Almost 50 prisoners were removed from Mountjoy during just two days at the end of last week, in the aftermath of violence which left two prison officers hospitalised.
The inmates were granted early release or else given temporary release or transferred to a different prison.
The Irish Independent has learned that one man sentenced to more than three months in prison for his involvement in a hit-and-run incident was released from Mountjoy within 24 hours of being sent there.
Two prison officers were hospitalised for stab wounds after they tried to break up a row between prison inmates at the prison last week.
The stabbing, which occurred after a row over a pair of missing runners, came just days after a mini-riot in Castlerea Prison which saw inmates rampage on a landing.

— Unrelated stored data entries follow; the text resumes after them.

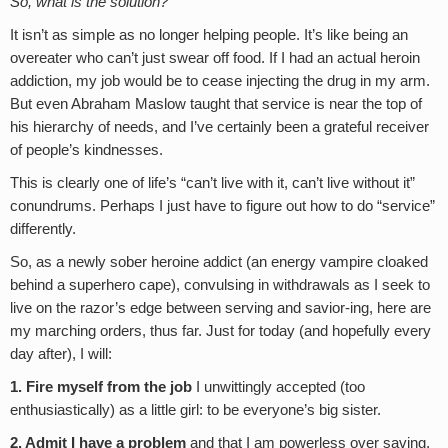
So, what is the solution?
It isn’t as simple as no longer helping people. It’s like being an
overeater who can’t just swear off food. If I had an actual heroin
addiction, my job would be to cease injecting the drug in my arm.
But even Abraham Maslow taught that service is near the top of
his hierarchy of needs, and I’ve certainly been a grateful receiver
of people’s kindnesses.
This is clearly one of life’s “can’t live with it, can’t live without it”
conundrums. Perhaps I just have to figure out how to do “service”
differently.
So, as a newly sober heroine addict (an energy vampire cloaked
behind a superhero cape), convulsing in withdrawals as I seek to
live on the razor’s edge between serving and savior-ing, here are
my marching orders, thus far. Just for today (and hopefully every
day after), I will:
1. Fire myself from the job
I unwittingly accepted (too
enthusiastically) as a little girl: to be everyone’s big sister.
2. Admit I have a problem
and that I am powerless over saving,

The Irish Independent has learned that last Wednesday, 17 prisoners were moved out of Mountjoy to ease pressures.
Then on Thursday, after the prison officers were stabbed, 28 prisoners were transferred to other jails or released due to overcrowding.
Dochas, the women's prison at Mountjoy, is also struggling to cope with overcrowding. On Friday, 10 female inmates were released including a woman who was given a two-year sentence just four months ago.
More than 120 prisoners are currently accommodated at Dochas which has a maximum capacity of 84 places.
Inspector of Prisons, Judge Michael Reilly, has recently warned that lives are being put at risk due to chronic overcrowding in Mountjoy.
Last month the number of prisoners in Irish jails passed 4,000 for the first time in the history of the State.
The figure, released by the Irish Prison Service, did not include the estimated 500 prisoners on indefinite periods of temporary release in order to ease overcrowding.
And a landmark legal action by a Mountjoy prisoner is imminent in the High Court, with the case expected to centre on the issue of overcrowding.
The prisoner has argued that the conditions of his detention in the overcrowded holding cell amounted to cruel, inhumane and degrading punishment.
Three years ago the man was detained with 20 other men in a cell in the basement of Mountjoy prison, where Gary Douch was killed by another inmate.
The prisoner claims that conditions are in breach of his constitutional rights and the European Convention on Human Rights.